Sunday, April 27, 2003

Gernika : A Poem

Gernika continues to be a source of inspiration for artists that are against the war and against repression. Whenever I read something about Gernika I also remember the victims of the bombing in Durango.

Here you have a poem I've just found inspired by Gernika, and a commentary by the author of the poem:

Guernica

Picasso's passion for peace
Symbol of war's horrors
Screams of death and agony
Fallen man, fallen horse

Nazi Luftwaffe bombs falling
On small Basque village
It was market day, market day
The streets were jammed

Nazis bombed and strafed
Planes diving, machine guns firing
The young Luftwaffe pilots
Found the marketplace

Screaming villagers and peasants
Running for their lives
As death blurted from the sky that day
Seventeen hundred murdered and maimed

Picasso shared his human outrage
In his unforgettable Guernica
The Guernica of screams and death
Of fallen man, fallen horse

Cowardly diplomats and generals
Try to hide Guernica but they cannot;
Cover Guernica and it emerges
Starker, stronger, truer

Guernica was painted for you
Watch the ones who avert their eyes
As they slink by in shame
Planning new wars, new sorrow

David Krieger
February 2003


Guernica

By David Krieger

Guernica is a small Basque village that was brutally attacked by the Nazi Luftwaffe on April 27, 1937, during the Spanish Civil War. The attack on the unarmed inhabitants of Guernica left 1,700 villagers and peasants dead or maimed. It was still unusual at that time for an air force to deliberately bomb a civilian population.

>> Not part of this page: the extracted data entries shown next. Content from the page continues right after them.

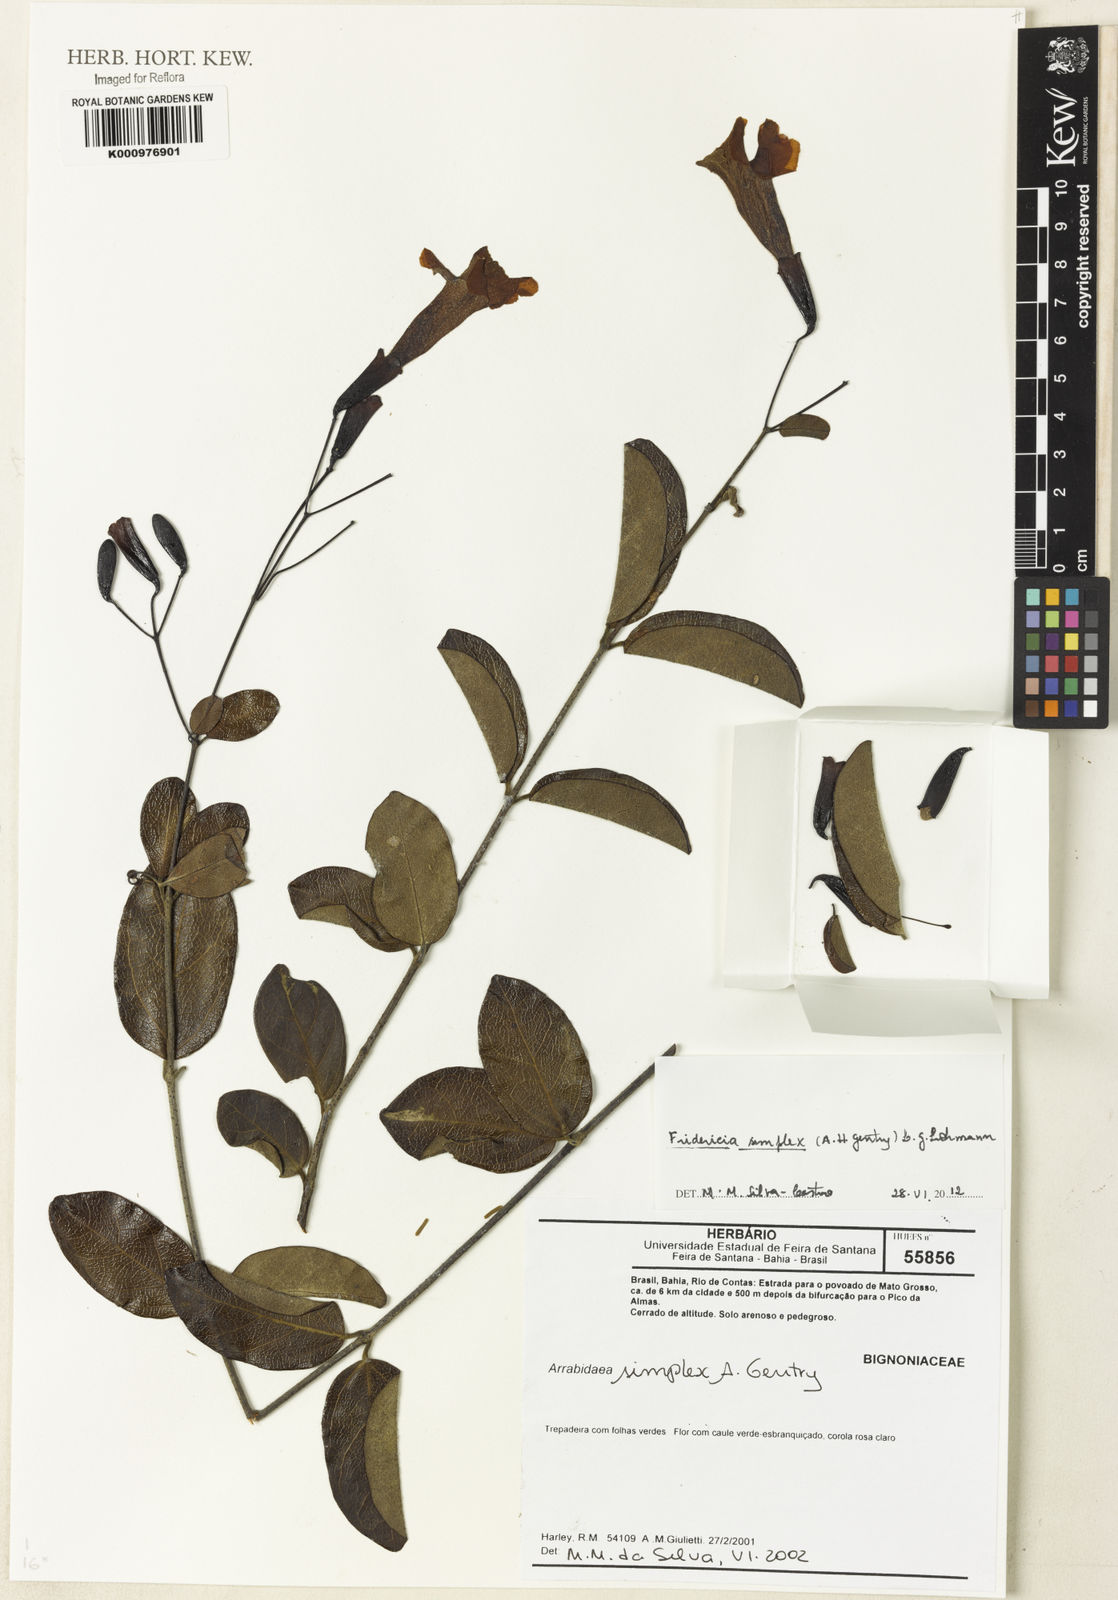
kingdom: Plantae
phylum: Tracheophyta
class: Magnoliopsida
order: Lamiales
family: Bignoniaceae
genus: Fridericia
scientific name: Fridericia simplex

The tragedy and brutality that occurred at Guernica was immortalized by Pablo Picasso in his impassioned mural expressing his outrage at the murderous attack. It is one of Picasso's masterpieces that is known throughout the world. It depicts the horrors of war, the silent screams of men and beasts.

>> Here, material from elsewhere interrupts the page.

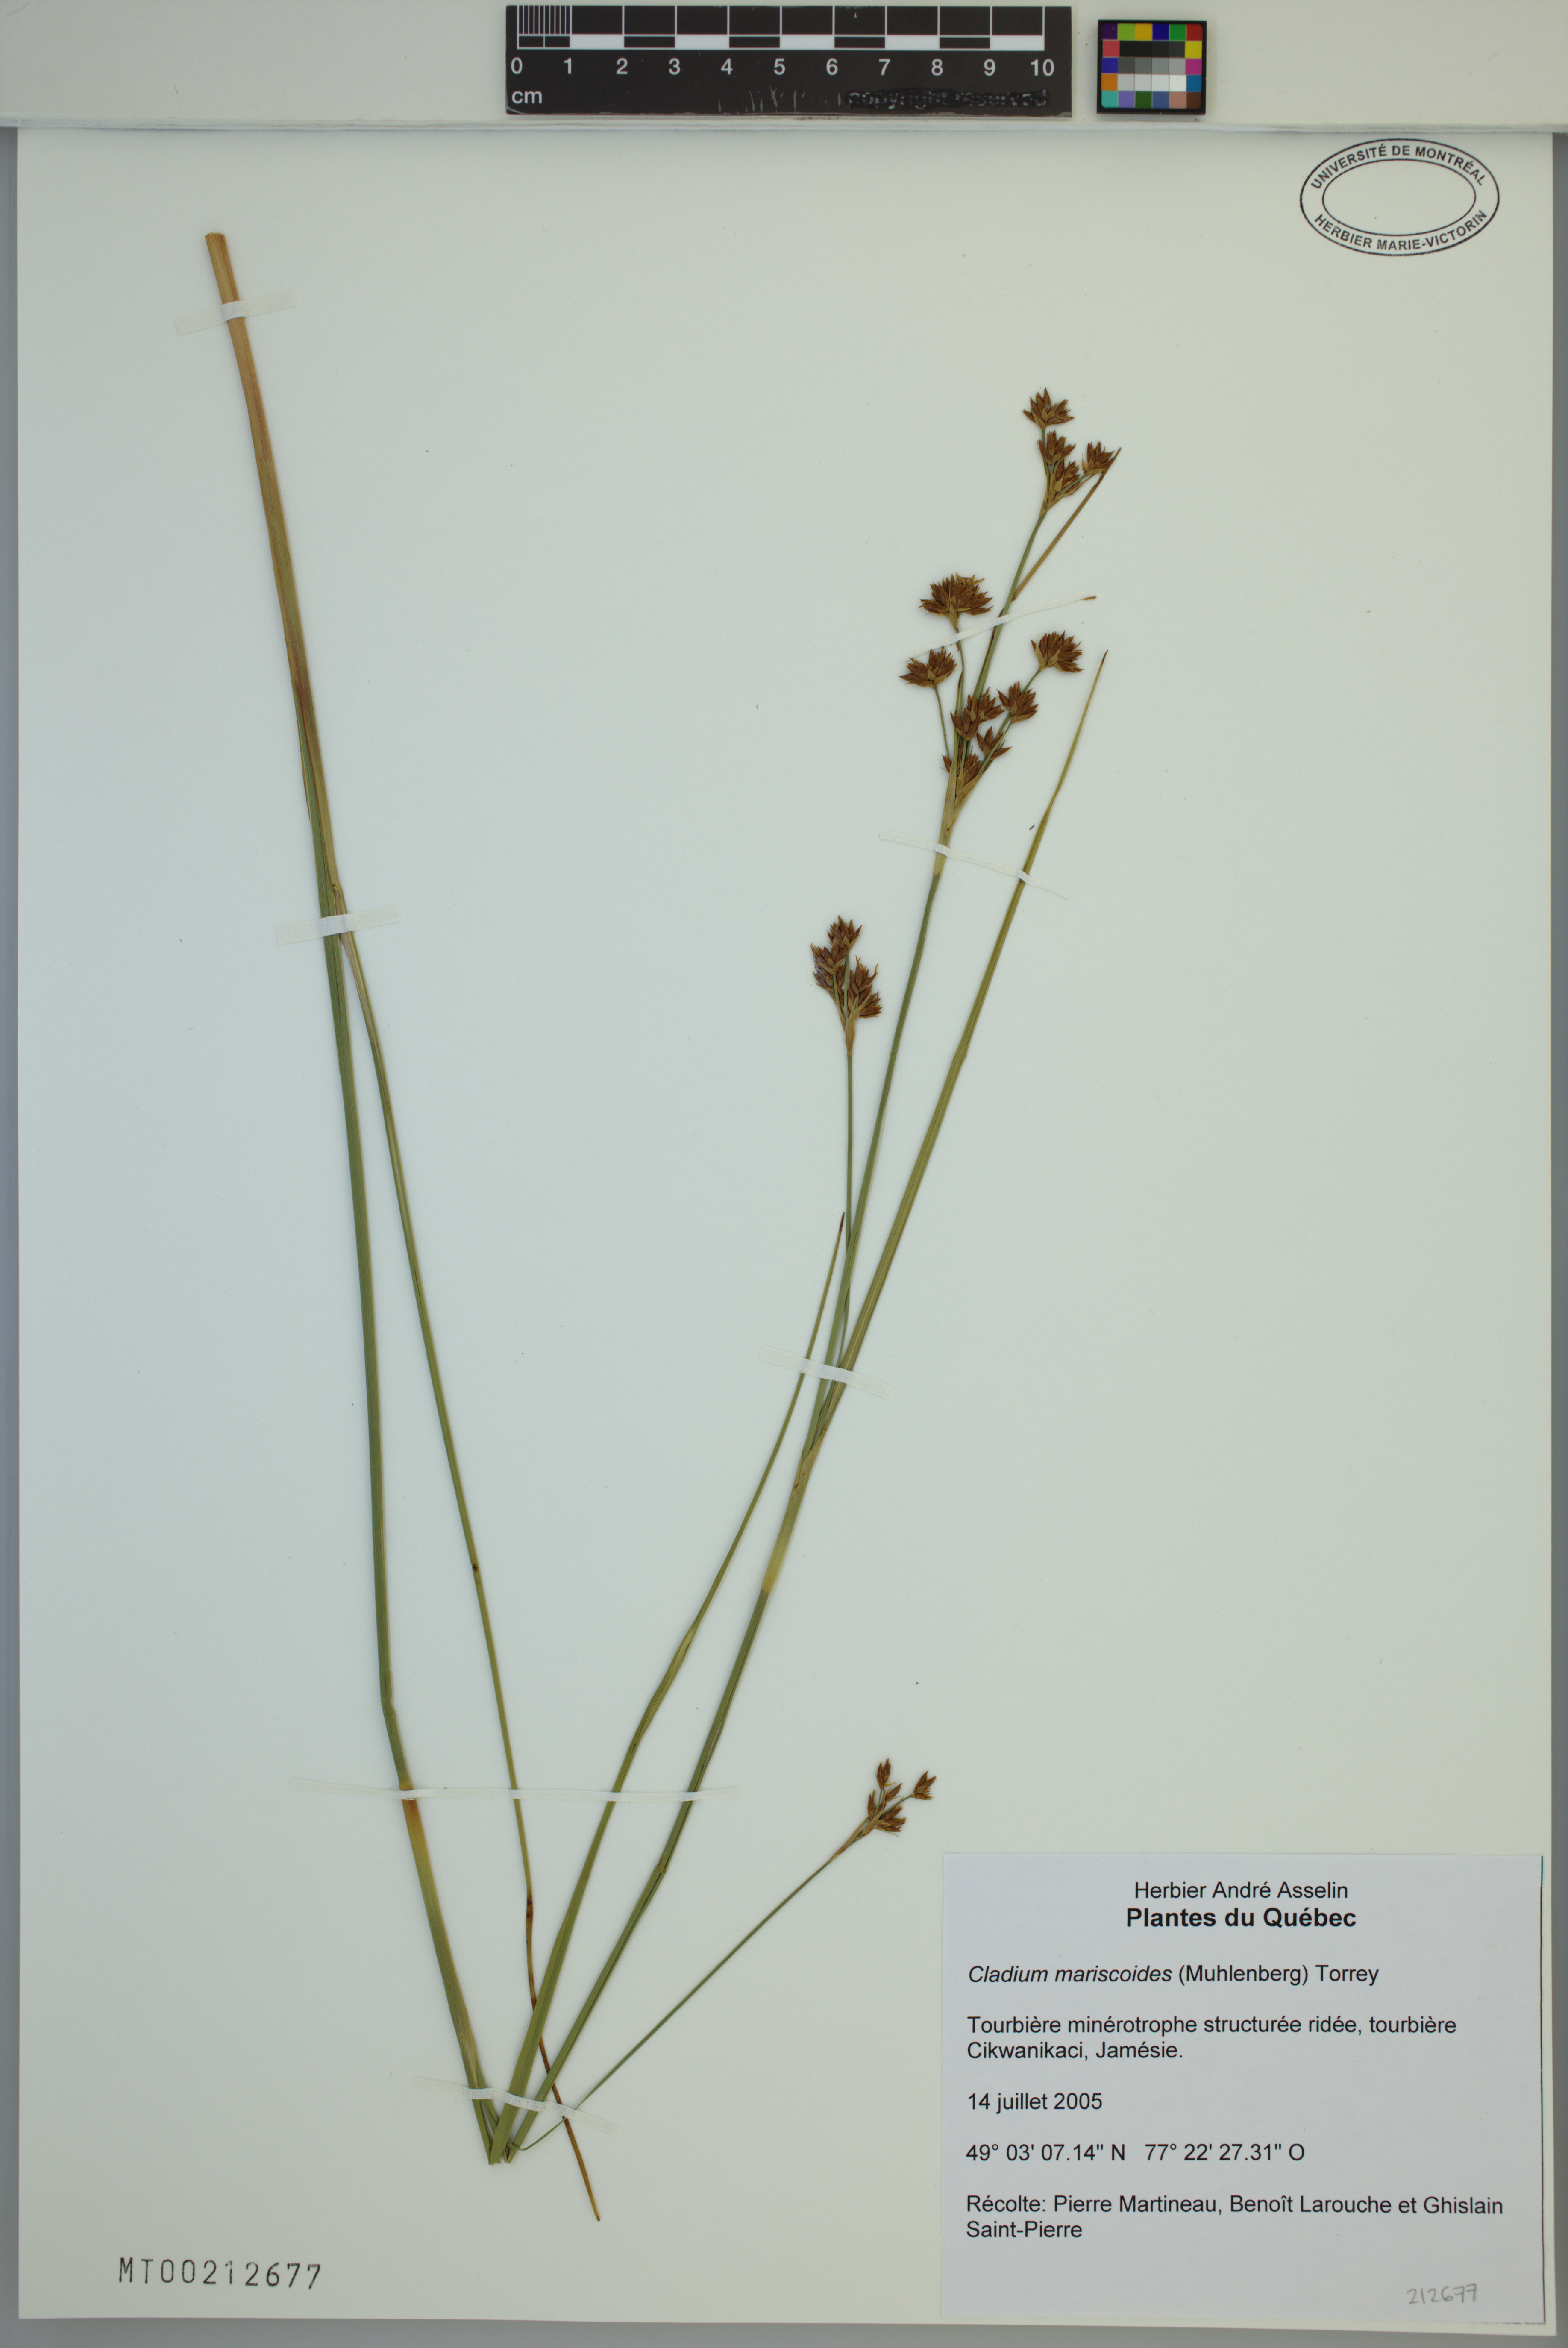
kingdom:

Of late, Picasso's Guernica has been in the news. The tapestry reproduction of the famous mural that hangs outside the entrance to the United Nations Security Council was covered with a blue curtain on the occasion of US Secretary of State Colin Powell presenting his evidence to the Council for war against Saddam Hussein. UN officials said that the blue curtain was to provide a better background for the television cameras. Certainly it is a more comfortable background, far easier on the eyes and minds of those who plead for war than the twisted, tormented figures portrayed in Picasso's Guernica.

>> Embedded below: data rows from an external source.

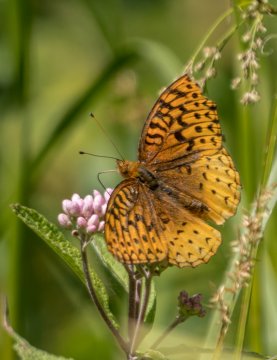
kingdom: Animalia
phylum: Arthropoda
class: Insecta
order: Lepidoptera
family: Nymphalidae
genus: Speyeria
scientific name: Speyeria cybele
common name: Great Spangled Fritillary
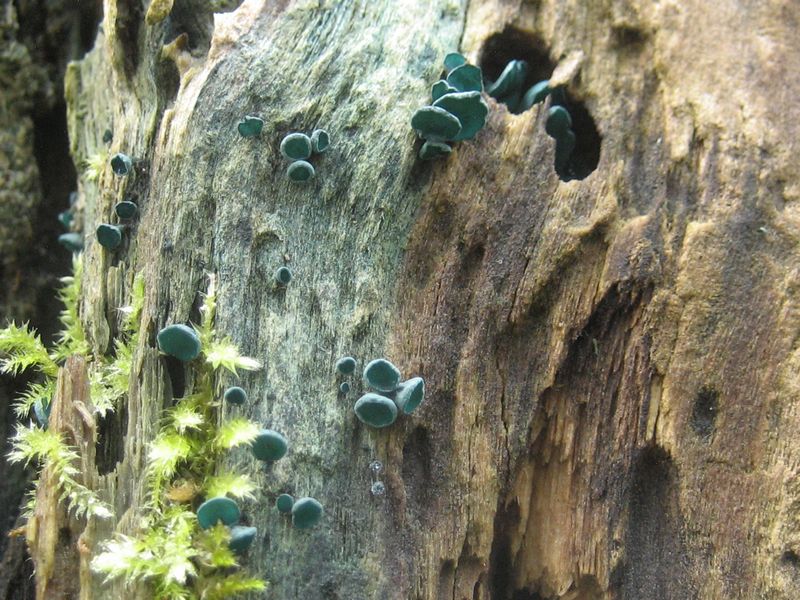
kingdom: Fungi
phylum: Ascomycota
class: Leotiomycetes
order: Helotiales
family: Chlorociboriaceae
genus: Chlorociboria
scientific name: Chlorociboria aeruginascens
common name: almindelig grønskive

No leader should be protected from Picasso's Guernica. The tapestry of Guernica hanging outside the Security Council is a reminder to leaders of the brutality of war. To cover such art is to hide from the truth, and is made all the worse when it is done to protect the sensibilities of leaders who would wage war.

Those leaders who would promote war for any reason should at a minimum have the courage to look straight at Picasso's Guernica. War should never be sanitized or made to appear heroic. There is nothing heroic about middle aged war hawks sending young men and women off to kill and die. It was not heroic at Guernica, and it is no more so today.